One of the most common reasons an invention is rejected from being protected is the existence of prior art, or that the said invention is not novel and has already been, in fact, for some time now. Prior art generally comes in the form of evidence, proving that your invention was already publicly available before the date on which you filed a patent application. It is always recommended to conduct a prior art search to avoid submitting patent applications with unpatentable claims and will be quickly rejected. This, in turn, will help you create a stronger patent claim and reduce the number of amendments you might have to make at later stages.
To conduct a comprehensive Prior Art Search, it is pertinent to check different databases. This is to say that any information available to the public will be relevant during a prior search. Some practical ways to conduct prior art search are:
● Keywords: This will help narrow down the search while sticking to the invention’s key elements.
● Public databases: Platforms such as Google Patents, C-DAC portal, Espacenet, Patents Lens, etc. provide for a comprehensive search
● Patent Classification: Types of classification are CPC, IPC, US, ECLA, etc.

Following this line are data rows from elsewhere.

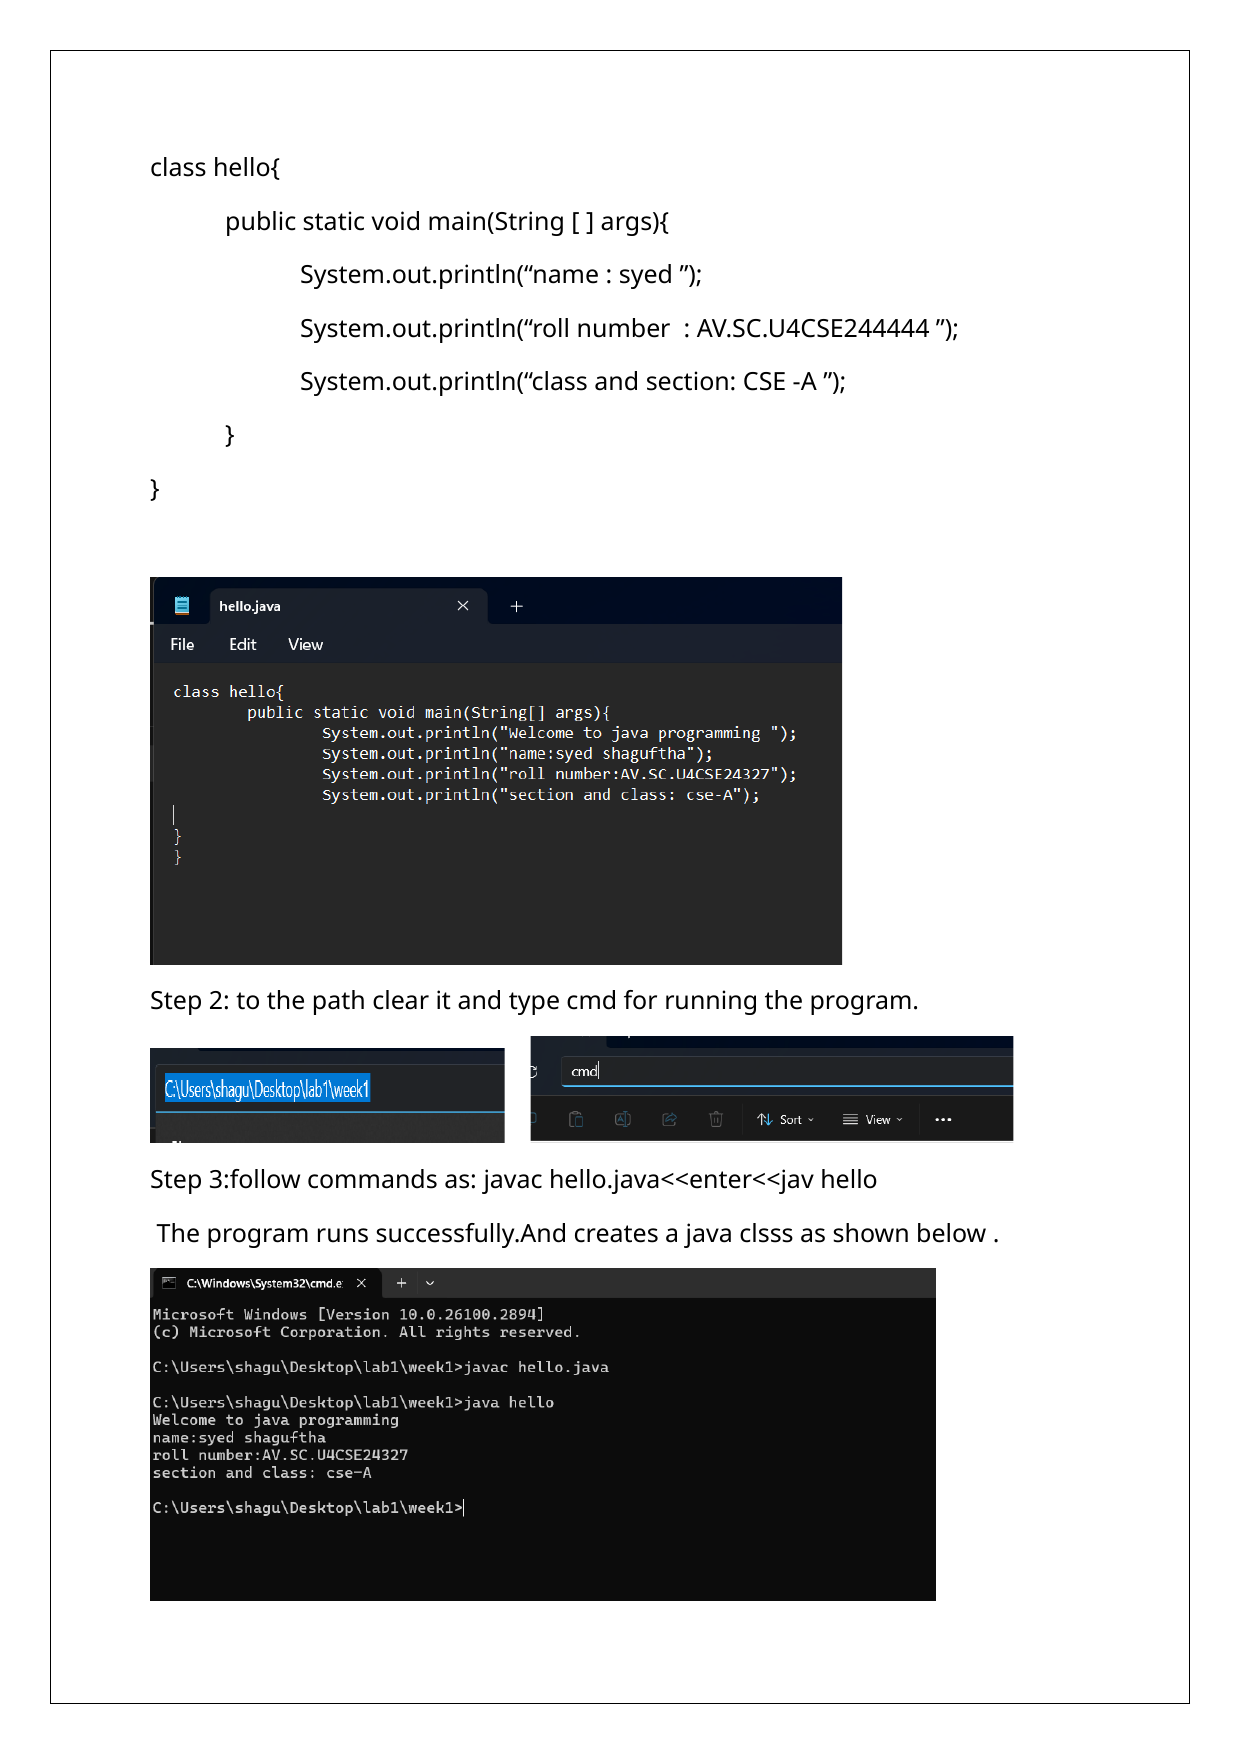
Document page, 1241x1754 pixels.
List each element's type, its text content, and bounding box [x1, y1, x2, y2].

picture [530, 1036, 1014, 1143]
text class hello{ [150, 150, 1090, 184]
text Step 3:follow commands as: javac hello.java<<enter<<jav hello [150, 1162, 1090, 1196]
text } [150, 417, 1090, 451]
picture [150, 1268, 936, 1601]
picture [150, 1048, 505, 1143]
picture [150, 577, 843, 965]
text public static void main(String [ ] args){ [150, 203, 1090, 237]
text System.out.println(“roll number : AV.SC.U4CSE244444 ”); [225, 310, 1090, 344]
text Step 2: to the path clear it and type cmd for running the program. [150, 983, 1090, 1017]
text System.out.println(“class and section: CSE -A ”); [225, 364, 1090, 398]
text System.out.println(“name : syed ”); [150, 257, 1090, 291]
text The program runs successfully.And creates a java clsss as shown below . [150, 1215, 1090, 1249]
text } [150, 471, 1090, 505]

These are used to identify inventions for specific types of patents and result in a more refined search.
● Journals, Articles, any published material, known commercial inventions, presentations at public conferences, previously held patent applications are also supposed to
A Patent Invalidation Search is an elaborate prior art search conducted once a patent is issued. This is done to look out for inventions that the patent examiner might have missed to look deeper into the particular class or domain of invention that might help create a strong defense in case of an infringement claim. This search is done to identify patents and non-patent documents that may impact the claims of a patent. Essentially, by conducting this search, it is easy to ascertain the novelty and inventiveness of a patent and further challenge it on the grounds of obviousness, non-inventiveness, etc.

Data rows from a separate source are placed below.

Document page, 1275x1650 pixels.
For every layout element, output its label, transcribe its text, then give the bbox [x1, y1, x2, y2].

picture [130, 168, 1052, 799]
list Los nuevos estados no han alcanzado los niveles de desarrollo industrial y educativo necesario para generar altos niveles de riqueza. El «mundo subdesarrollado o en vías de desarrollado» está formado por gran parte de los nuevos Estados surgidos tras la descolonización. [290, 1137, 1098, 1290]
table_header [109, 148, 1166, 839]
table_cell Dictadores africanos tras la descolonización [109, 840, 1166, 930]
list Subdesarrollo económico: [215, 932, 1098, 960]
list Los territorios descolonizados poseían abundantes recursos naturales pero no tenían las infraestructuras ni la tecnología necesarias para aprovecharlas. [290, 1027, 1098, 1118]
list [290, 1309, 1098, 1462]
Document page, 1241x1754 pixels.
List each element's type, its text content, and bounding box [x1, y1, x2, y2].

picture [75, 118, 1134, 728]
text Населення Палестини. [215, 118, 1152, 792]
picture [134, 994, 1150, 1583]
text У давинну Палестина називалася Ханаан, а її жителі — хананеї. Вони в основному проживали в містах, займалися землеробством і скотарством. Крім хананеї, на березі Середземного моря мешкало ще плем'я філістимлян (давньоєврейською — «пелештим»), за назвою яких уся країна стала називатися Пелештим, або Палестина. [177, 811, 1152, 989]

An FTO Search or a Freedom to Operate Search is the final search conducted just before commercialization. It is performed to avoid any future legal action. It is also known as a patent clearance search to put your invention at ease, or in other words, to check if your product or process is being developed, exists, or could potentially infringe any existing patents. This search is unique because it focuses on patents that are most active and not on prior art. Further, if done comprehensively, it can cover all jurisdictions where the inventor decides to plan to launch that product or processWhilele it might be costly, this search shows that there has been an attempt at due diligence. The chances of a willful infringement case will reduce. Further, as it is the highest degree of a search for patents, it offers a sense of comfort and confidence concerning the business future, especially with the stakeholders and potential investors.
The main point of difference between a prior art search and an FTO search is that in a prior art search, the scope is limited to whether the idea for a product or a process can be patented. In contrast, in an FTO search, the search narrows down to existing, granted patents. Thus, the latter becomes costly and time-consuming and requires more sophistication. However, an FTO search results will end up saving lots of litigation costs.
It is important to note that all three types of searches are important and are valued in their own capacity. However, if looked at more keenly, it forms part of a systematic patent search. All the essential qualities and possibilities are checked with the prior art, with patented and unpatented inventions available in any public domain. The Invalidity Search looks to point out the lacunas in already patented or soon-to-be patented products and processes. Finally, by conducting an FTO search, all ends are, so to say, exhausted, creating a solid defense in case the patent is challenged, and in case there is scope for improving the claims, the same may be revisited to make it a strong and independent patent.